Indeed, while Chambers says he’d always toyed with the idea of teaching, it was after about six years of working at Microsoft when he decided to explore the possibility more seriously. Reaching out to his contacts at DigiPen seemed like a natural place to start, and when a faculty position became available for the fall 2016 semester, he jumped at the opportunity.
Looking back on his experience as a professional game developer, Chambers is quick to point out that — as with most creative careers — there’s a balance of hard work and reward.
“One of the things I learned being out in the real world is that working on games is sometimes just a job. As fun and as exciting as games are, sometimes you just have bugs that you beat your head against the wall for a week trying to figure out.

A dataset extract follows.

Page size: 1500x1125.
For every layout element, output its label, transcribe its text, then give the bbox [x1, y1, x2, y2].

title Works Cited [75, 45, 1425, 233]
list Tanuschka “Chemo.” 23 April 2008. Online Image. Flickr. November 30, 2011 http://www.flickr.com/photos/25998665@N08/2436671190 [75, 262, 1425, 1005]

Or your boss gets after you or assigns you some boring thing,” Chambers says. “Where it really shines is when you ship the thing, when it’s all done, and then your grandma goes to WalMart and buys your game off the shelf and a brand new Nintendo DS to play it.”
That, he says, is a true story. Even today, Chambers is thrilled to encounter students who regale him with their own memories of growing up with the Scribblenauts games he helped create.
“They’re like, ‘Oh, I did this and this,’” Chambers says. “It’s the smile on people’s faces that’s the coolest part.”